“Hey, Wah, this soup is rotten!” called a young fellow from the end of the table.

“Oh, lubbly, lubbly soup!” chanted Wah. “Lubbly, me bludder, lubbly.”

“I’m not your bludder, Wah,” answered the man politely. “I would rather have an ape for a brother than you.”

“You me bludder, allee samee, allee samee.” Saying which, Wah disappeared into the kitchen, only to stick his head a moment later through the connecting window, and call: “Oh, you pig-faced Swede, Oh, you pig-faced Swede! La, la, boom, boom!”

But even Wah was unable to break the tension that surrounded the supper. As the men were lighting their pipes at the close of the meal, from the gulch behind the camp where were the saloons, came the sound of a fusillade of shots and a burst of shrill yelling.

“The game is on,” thought Loring.

As the noise outside became louder, Stephen said to the men: “I want all you fellows to get your guns and go over into the office to guard the safe. Go as quietly as you can so as not to stir things up. Keep quiet in there and don’t shoot unless you are compelled to. We have just issued some new stock, and if there is news of any fighting here the value will go all to pieces. We must just wait, and keep quiet. Remember a fight means almost ruin, and we have got to avoid it.”

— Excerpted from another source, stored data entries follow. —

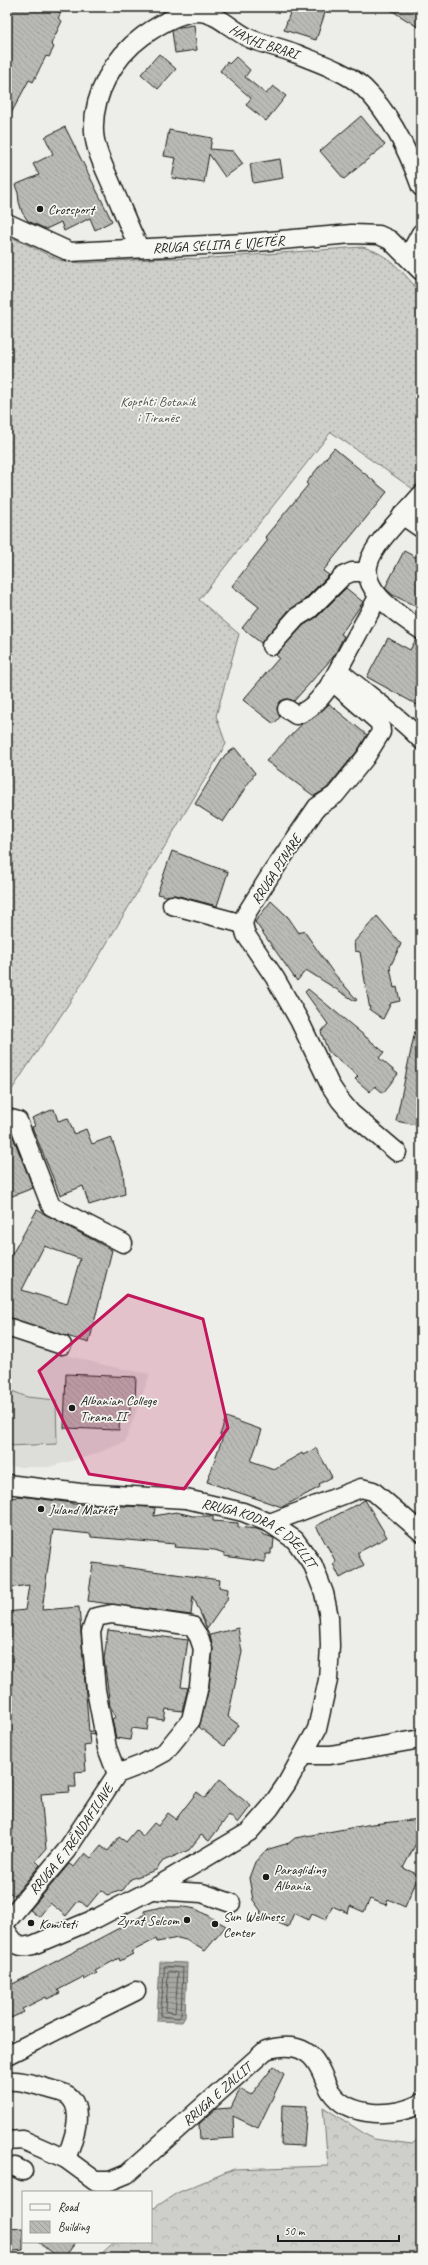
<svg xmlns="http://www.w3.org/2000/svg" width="428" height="2265" viewBox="0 0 428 2265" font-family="Caveat,sans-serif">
  <defs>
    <pattern id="forest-crowns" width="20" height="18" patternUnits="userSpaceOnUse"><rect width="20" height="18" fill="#cececb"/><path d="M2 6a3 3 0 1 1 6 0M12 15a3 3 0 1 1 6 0" fill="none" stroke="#b0b0ae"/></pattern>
    <pattern id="garden-dots" width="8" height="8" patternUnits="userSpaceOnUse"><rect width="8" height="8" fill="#cececb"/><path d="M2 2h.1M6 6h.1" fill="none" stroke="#b0b0ae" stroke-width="1.8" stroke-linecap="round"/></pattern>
    <pattern id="water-rules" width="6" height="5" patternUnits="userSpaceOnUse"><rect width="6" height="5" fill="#a6a6a3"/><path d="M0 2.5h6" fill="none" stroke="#868684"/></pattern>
    <pattern id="building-back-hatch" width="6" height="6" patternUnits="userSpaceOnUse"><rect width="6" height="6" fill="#b9b9b6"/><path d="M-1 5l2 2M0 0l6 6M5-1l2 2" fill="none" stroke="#9e9e9c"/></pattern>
  </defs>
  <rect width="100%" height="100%" fill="#edede9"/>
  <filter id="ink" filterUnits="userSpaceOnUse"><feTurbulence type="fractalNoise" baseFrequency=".025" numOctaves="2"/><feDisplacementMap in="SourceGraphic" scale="8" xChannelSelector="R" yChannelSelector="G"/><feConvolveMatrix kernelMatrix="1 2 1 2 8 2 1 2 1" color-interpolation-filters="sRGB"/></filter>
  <g filter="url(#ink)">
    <polygon fill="#ddddda" points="7,1339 104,1365 150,1374 125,1442 90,1456 48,1467 7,1467"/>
    <polygon fill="#cececb" stroke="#757574" points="7,1389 27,1397 56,1400 57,1444 7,1446"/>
    <polygon fill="url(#forest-crowns)" stroke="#757574" points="323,2107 373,2139 412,2144 421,2137 421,2258 97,2258 114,2242 151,2242 151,2210 177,2193 234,2169 328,2166"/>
    <path fill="url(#garden-dots)" stroke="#757574" d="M7,235L59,260L81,263L169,258L199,259L362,247C389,253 404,274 421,293V479L413,489L331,432L199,600L239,634L216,716L226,744L89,973L7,1097Z"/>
    <polygon fill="url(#water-rules)" stroke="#6f6f6d" points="160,1962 187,1963 185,2017 182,2022 157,2021"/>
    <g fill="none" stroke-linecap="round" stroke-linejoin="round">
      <g stroke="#535352" stroke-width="1">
        <polygon points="165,1966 183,1968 181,2015 179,2018 161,2016"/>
        <polygon points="170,1971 178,1973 175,2013 166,2011 168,1973"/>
      </g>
    </g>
    <g fill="url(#building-back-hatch)" stroke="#1c1c1c" fill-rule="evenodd">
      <polygon points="7,7 49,7 61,13 58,18 62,21 51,44 54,47 49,57 46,56 33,82 29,80 7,121"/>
      <polygon points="292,7 327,7 316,40 284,30"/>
      <polygon points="386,7 421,7 421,29"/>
      <polygon points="194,25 197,50 175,53 172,31 180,27"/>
      <polygon points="159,54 176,69 158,89 141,74"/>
      <polygon points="236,57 250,70 245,77 266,94 273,86 286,96 266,121 246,105 251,98 220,71 227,62 229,64"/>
      <polygon points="361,116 385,145 344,179 320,151"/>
      <polygon points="65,127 112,221 95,230 90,218 64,231 61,222 46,229 28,221 22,212 19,202 18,193 15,185 39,175 33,164 53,154 45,137"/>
      <polygon points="169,130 212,138 210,149 233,151 243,164 225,177 209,154 204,183 172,178 176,158 164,156"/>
      <polygon points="280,159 283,178 253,183 250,164"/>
      <polygon points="334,448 387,492 323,571 329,575 303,601 289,610 261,643 242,628 259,607 232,586 268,540 265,537 308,485 306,483"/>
      <polygon points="404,551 421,560 421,609 393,595 385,588"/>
      <polygon points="346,588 363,602 341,634 344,636 334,656 294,701 287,699 279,703 277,709 280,717 274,724 243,700 279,658 276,655 304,625 317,617"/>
      <polygon points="388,638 410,650 416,639 421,640 421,707 367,677"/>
      <polygon points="329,704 367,735 358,750 326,789 314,796 266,761 303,723 318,714"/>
      <polygon points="235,748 255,773 223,822 195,804 225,755"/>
      <polygon points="172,851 228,872 217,906 175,895 166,896 157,894"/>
      <polygon points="271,901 288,917 299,933 304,931 332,971 357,1000 355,1001 306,970 297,981 255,922"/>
      <polygon points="377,916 401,944 390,967 394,988 397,987 400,1001 391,1003 383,1019 370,1010 360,952 355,951 354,942"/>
      <polygon points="308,989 384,1052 379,1058 398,1074 383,1093 375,1086 370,1092 355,1079 358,1076 328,1051 321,1032 328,1024 305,992"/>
      <polygon points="415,1031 421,1031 421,1126 396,1121"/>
      <polygon points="54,1109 58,1121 68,1118 74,1134 86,1129 92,1144 111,1137 123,1171 125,1194 89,1205 83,1186 60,1195 32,1127 35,1126 32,1118"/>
      <polygon points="12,1134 33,1188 7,1198 7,1136"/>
      <path d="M37,1210L112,1250L89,1343L7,1317V1263ZM44,1246L80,1259L67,1304L22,1290Z"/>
      <polygon points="66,1374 136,1377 135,1403 130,1403 130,1415 120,1414 119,1430 64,1428"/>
      <polygon points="226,1417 262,1430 251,1461 274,1469 302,1453 303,1455 316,1448 332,1477 319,1484 320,1487 282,1507 207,1482 223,1436 220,1435"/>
      <polygon points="21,1496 72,1503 72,1504 150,1507 155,1508 154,1516 176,1512 193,1516 213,1516 213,1521 238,1523 238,1527 257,1529 263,1531 262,1534 274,1538 273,1549 271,1549 271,1554 265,1554 265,1562 224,1556 224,1553 215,1550 174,1547 175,1544 91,1537 91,1534 53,1530 42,1610 79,1607 89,1732 93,1730 94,1735 89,1734 90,1745 84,1746 86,1771 75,1772 76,1787 69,1787 70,1792 41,1794 46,1849 36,1861 40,1865 14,1896 7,1890 7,1612 25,1610 29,1585 7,1588 7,1499"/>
      <polygon points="365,1500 387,1537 357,1553 364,1565 340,1578 333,1564 336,1562 316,1526"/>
      <polygon points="93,1563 220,1580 219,1587 228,1589 227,1600 207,1629 193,1596 191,1615 88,1601"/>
      <polygon points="238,1628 242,1652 228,1717 239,1725 224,1746 199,1727 209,1687 213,1650 210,1635"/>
      <polygon points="108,1630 188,1640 181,1687 188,1688 182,1711 166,1709 164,1720 149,1718 147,1730 132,1728 130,1740 116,1738 112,1719 116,1717 110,1706 104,1659"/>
      <polygon points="219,1780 251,1806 238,1823 229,1815 209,1841 201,1835 189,1850 163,1861 156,1870 131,1879 123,1890 107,1895 101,1890 87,1907 79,1900 66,1916 50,1903 39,1917 30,1910 69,1864 74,1867 85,1853 91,1858 101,1846 108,1851 119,1837 126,1842 136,1830 143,1836 154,1823 158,1826 168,1813 176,1819 197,1792 205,1798"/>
      <polygon points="421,1819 421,1834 403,1868 419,1875 405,1907 388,1899 386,1905 370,1899 364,1912 350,1906 348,1913 332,1906 326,1920 312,1914 309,1920 294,1913 288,1927 260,1915 261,1911 253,1900 249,1878 255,1862 266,1850 289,1843 295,1838 372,1824"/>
      <polygon points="161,1907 185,1907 196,1909 226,1926 205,1951 186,1940 178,1938 157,1942 156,1939 131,1952 133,1954 120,1961 119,1958 95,1971 97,1973 84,1980 83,1977 58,1990 60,1993 47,1999 46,1997 22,2009 24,2012 11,2018 7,2010 7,1987 146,1914 144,1911"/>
      <polygon points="274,2066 284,2074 258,2128 233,2116 234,2138 200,2140 199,2124 216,2109 231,2108 240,2089 251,2095"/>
      <polygon points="282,2105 307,2106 304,2146 281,2145"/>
      <polygon points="23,2228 23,2250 7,2252 7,2229"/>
      <polygon points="38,2242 76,2242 64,2258 58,2258"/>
    </g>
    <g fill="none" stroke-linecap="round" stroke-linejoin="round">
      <defs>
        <g id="minor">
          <path id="s1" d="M7,223L70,252L246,243L352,234L379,235L390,240L421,271"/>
          <path id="s2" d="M139,247C129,228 122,208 113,188C106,171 95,151 94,132C92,95 114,57 143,36C157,26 180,12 198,12C217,12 234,32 251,39C266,45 282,48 297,54C319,63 347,72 364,88C390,113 409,153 421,187"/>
          <polyline points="408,257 421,233"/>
          <path d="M421,495C366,558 335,574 421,630"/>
          <polyline points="402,515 421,528"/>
          <polyline points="378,597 332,681 380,723 381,732 365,758 335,795 317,807 271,874 246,914 243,924 246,935 275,978 299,1020 330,1085 340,1100 351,1113 397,1152"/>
          <polyline points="271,646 297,617 310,609 343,576 352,572 366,572"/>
          <path d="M344,675C369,696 399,716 421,740"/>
          <path d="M287,709L296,715C311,711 325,694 332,681"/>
          <polyline points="172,905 243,924"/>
          <polyline points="7,1118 18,1121 51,1206 123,1243"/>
          <polyline points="7,1327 62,1345"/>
          <path id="s3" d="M7,1484L80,1493L186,1499L243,1512L270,1523L295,1540L313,1565L324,1593L329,1617L330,1646L328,1680L317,1729L287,1783L270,1808L249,1832L151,1890L97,1918L33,1945C17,1949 16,1944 7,1932"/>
          <polyline points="270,1523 361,1488 373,1491 421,1532"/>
          <polyline points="304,1755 330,1755 421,1739"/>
          <polyline points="154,1890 202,1893 231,1903"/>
          <path id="s4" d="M7,1921L66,1851L117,1774L143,1764L165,1752L191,1720L199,1686L203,1649L199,1637L192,1626L112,1614L96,1617L91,1632L96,1690L107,1748L117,1774"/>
          <polyline points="7,2055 136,1991"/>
          <path d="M7,2081C21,2080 33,2084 46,2088C53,2090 65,2092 70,2097C85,2113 72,2142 66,2159"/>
          <path id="s5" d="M7,2141L23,2140L66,2159L96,2181H110L127,2174L266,2050C286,2044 306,2045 317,2064C323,2073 325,2083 331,2092C349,2118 396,2118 421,2103"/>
          <polyline points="7,2167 15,2167 23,2171"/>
        </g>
      </defs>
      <use href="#minor" stroke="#1c1c1c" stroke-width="21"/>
      <use href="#minor" stroke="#f6f6f2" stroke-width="18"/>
    </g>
  </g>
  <path fill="#c2185b" fill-opacity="0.2" stroke="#c2185b" stroke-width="3" stroke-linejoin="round" d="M128,1295L203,1319L228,1428L184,1489L89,1474L39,1371Z"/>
  <g fill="#1c1c1c" stroke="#f6f6f2" stroke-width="1.5">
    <circle cx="40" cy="209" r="4"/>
    <circle cx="72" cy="1408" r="4"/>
    <circle cx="41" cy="1509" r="4"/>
    <circle cx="266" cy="1877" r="4"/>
    <circle cx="187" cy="1920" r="4"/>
    <circle cx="31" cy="1923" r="4"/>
    <circle cx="215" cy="1924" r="4"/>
  </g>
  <g text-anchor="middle" stroke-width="3.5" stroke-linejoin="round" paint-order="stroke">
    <g font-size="14" fill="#1c1c1c" stroke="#f6f6f2">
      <text dy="5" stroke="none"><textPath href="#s2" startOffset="370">HAXHI BRARI</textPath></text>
      <text dy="5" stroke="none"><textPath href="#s1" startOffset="218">RRUGA SELITA E VJETËR</textPath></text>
      <text transform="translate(276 869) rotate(-57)" y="5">RRUGA PINARE</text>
      <text dy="5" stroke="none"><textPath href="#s3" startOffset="263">RRUGA KODRA E DIELLIT</textPath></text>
      <text dy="5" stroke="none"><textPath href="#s4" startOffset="104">RRUGA E TRËNDAFILAVE</textPath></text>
      <text dy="5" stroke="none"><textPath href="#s5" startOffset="253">RRUGA E ZALLIT</textPath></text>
    </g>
    <g font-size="14" fill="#1c1c1c" stroke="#f6f6f2" text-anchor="start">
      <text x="48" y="214">Crossport</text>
      <text x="80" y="1405">Albanian College<tspan x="80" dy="16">Tirana II</tspan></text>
      <text x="49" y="1514">Juland Market</text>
      <text x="274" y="1874">Paragliding<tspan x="274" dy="16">Albania</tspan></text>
      <text x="223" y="1921">Sun Wellness<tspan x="223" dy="16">Center</tspan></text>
      <text x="179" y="1925" text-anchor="end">Zyrat Selcom</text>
      <text x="39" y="1928">Komiteti</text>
    </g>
    <g font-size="14" fill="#515151" stroke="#f6f6f2">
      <text x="158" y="406">Kopshti Botanik<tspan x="158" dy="16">i Tiranës</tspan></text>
    </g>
  </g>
  <rect width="428" height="2265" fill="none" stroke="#f6f6f2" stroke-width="24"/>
  <rect x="12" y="12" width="404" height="2241" fill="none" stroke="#1c1c1c" stroke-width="1.5" filter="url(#ink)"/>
  <rect x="22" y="2191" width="130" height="52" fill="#f6f6f2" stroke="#9f9f9c"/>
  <rect x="30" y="2204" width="20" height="6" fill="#f6f6f2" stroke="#9f9f9c"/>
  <text x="58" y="2211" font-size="12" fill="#1c1c1c">Road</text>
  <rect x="30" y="2221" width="20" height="12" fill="url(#building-back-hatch)" stroke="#9f9f9c"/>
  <text x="58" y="2231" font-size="12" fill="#1c1c1c">Building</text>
  <path d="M278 2235v6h121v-6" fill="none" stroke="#1c1c1c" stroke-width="2"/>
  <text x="284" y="2235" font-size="12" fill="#1c1c1c" stroke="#f6f6f2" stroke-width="3" paint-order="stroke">50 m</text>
</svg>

Knowlton looked quickly over to McKay, and nodded. Both were experienced men, and they knew that now was no time to think of stock values, but of actually saving the mine, and the lives of the white men there. They knew that serious trouble was intended, as since the shooting, every outlet of the camp had been guarded by Mexicans. They knew that the only chance, not for avoiding a fight, but for avoiding a massacre, lay in an immediate attack on the Mexicans, before they were completely out of hand. And Loring was thinking of stock values! Still, they remembered that he was inexperienced, and they set down to indecision what seemed like criminal folly. As for McKay, he had known Loring to fall once before, and he was not hopeful for the outcome.

“Knowlton,” continued Loring, “you had better stay here with me. It won’t do for the miners to think that you are hidden.”

“Well, I won’t be,” exclaimed Knowlton decisively. “There is only one thing in this world that I am afraid of, and that is a fool!”